» TASK PROMPT
Everything in the entries below must be output exactly, apart from the pictures.

** RECORDS PROVIDED follows **

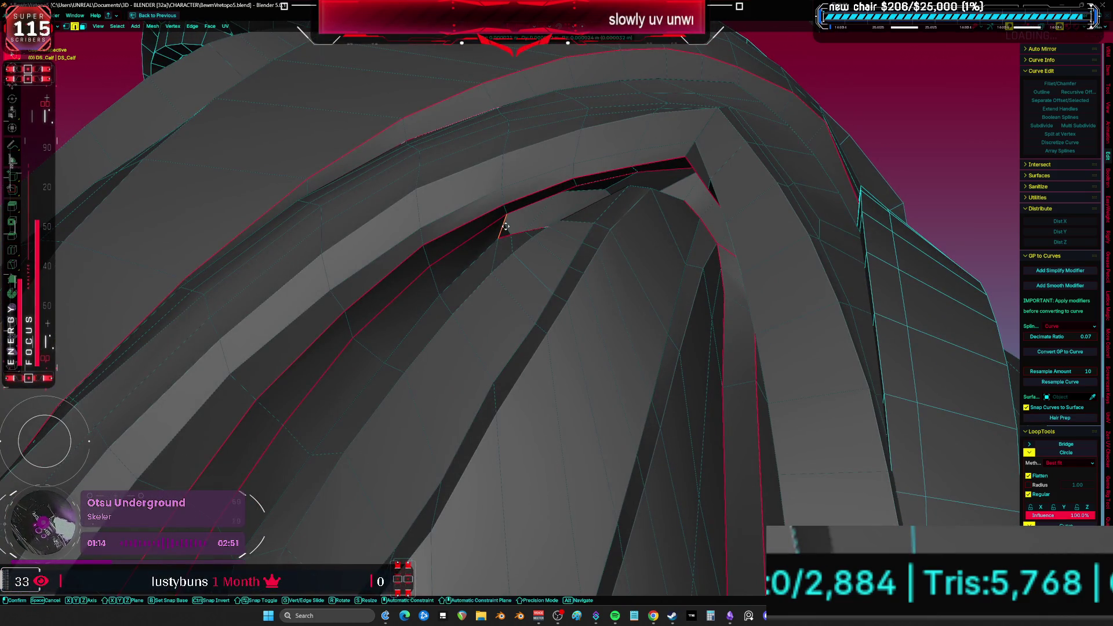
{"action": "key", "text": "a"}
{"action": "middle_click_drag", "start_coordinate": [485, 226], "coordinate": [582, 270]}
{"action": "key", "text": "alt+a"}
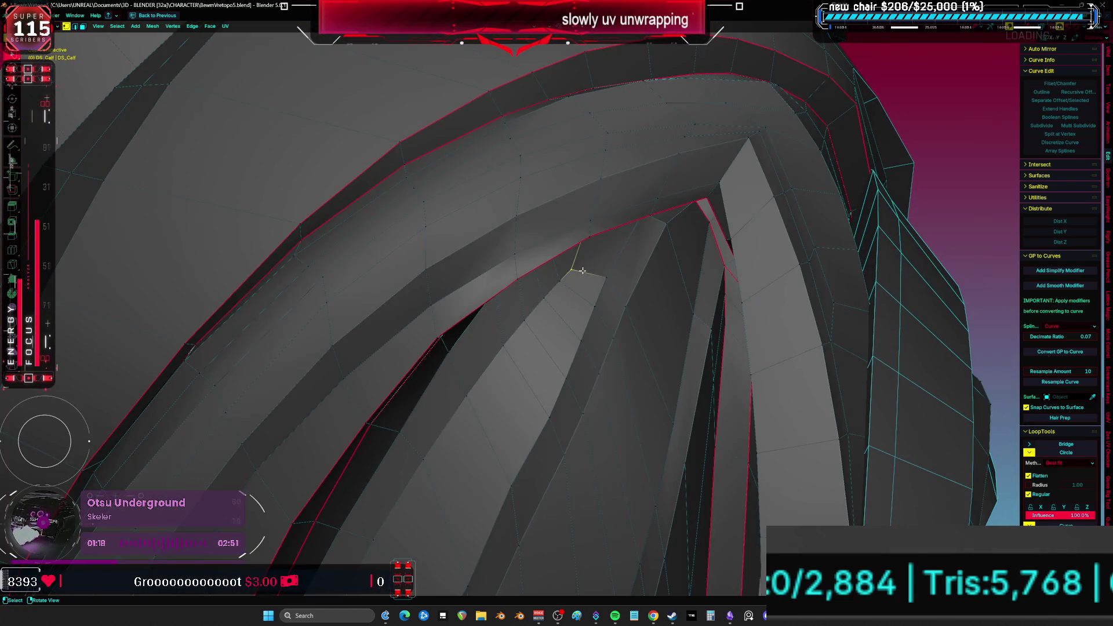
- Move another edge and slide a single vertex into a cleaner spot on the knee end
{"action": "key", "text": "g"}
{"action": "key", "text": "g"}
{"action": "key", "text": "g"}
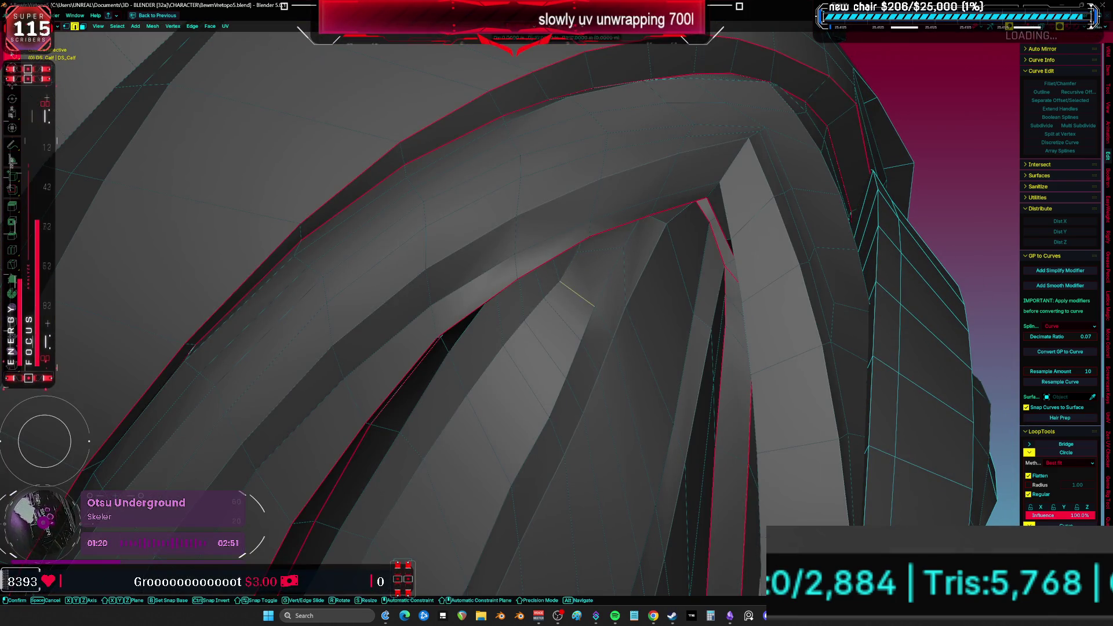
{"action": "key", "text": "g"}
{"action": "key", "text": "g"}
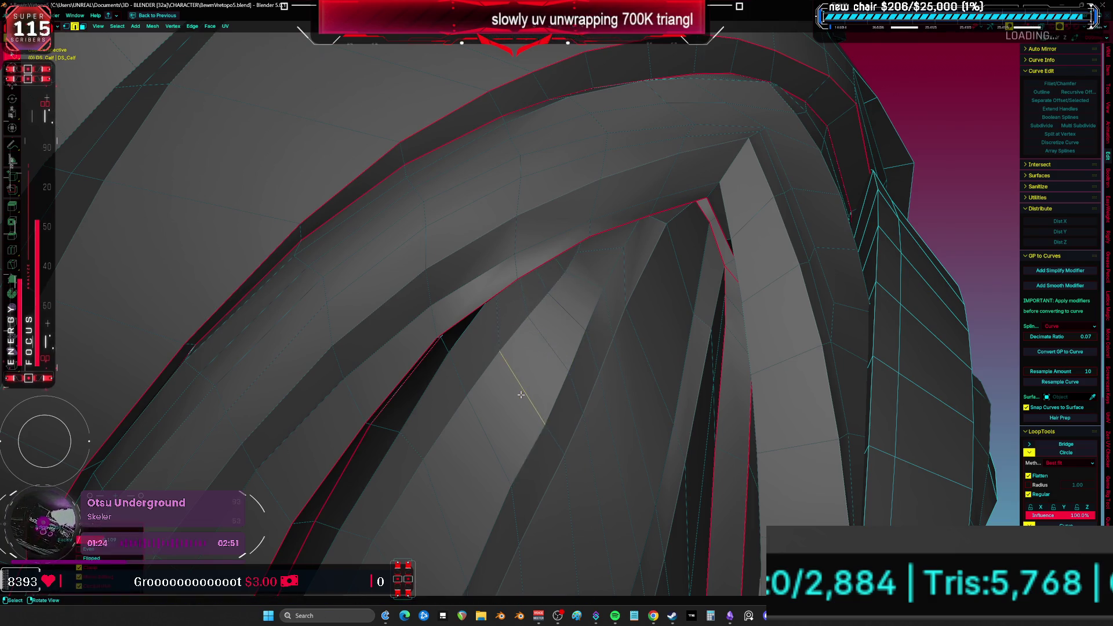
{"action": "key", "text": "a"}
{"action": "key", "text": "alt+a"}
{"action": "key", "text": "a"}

** End of RECORDS PROVIDED **

» RESPONSE TO THE EXERCISE
{"action": "key", "text": "a"}
{"action": "middle_click_drag", "start_coordinate": [485, 226], "coordinate": [582, 270]}
{"action": "key", "text": "alt+a"}
- Move another edge and slide a single vertex into a cleaner spot on the knee end
{"action": "key", "text": "g"}
{"action": "key", "text": "g"}
{"action": "key", "text": "g"}
{"action": "key", "text": "g"}
{"action": "key", "text": "g"}
{"action": "key", "text": "a"}
{"action": "key", "text": "alt+a"}
{"action": "key", "text": "a"}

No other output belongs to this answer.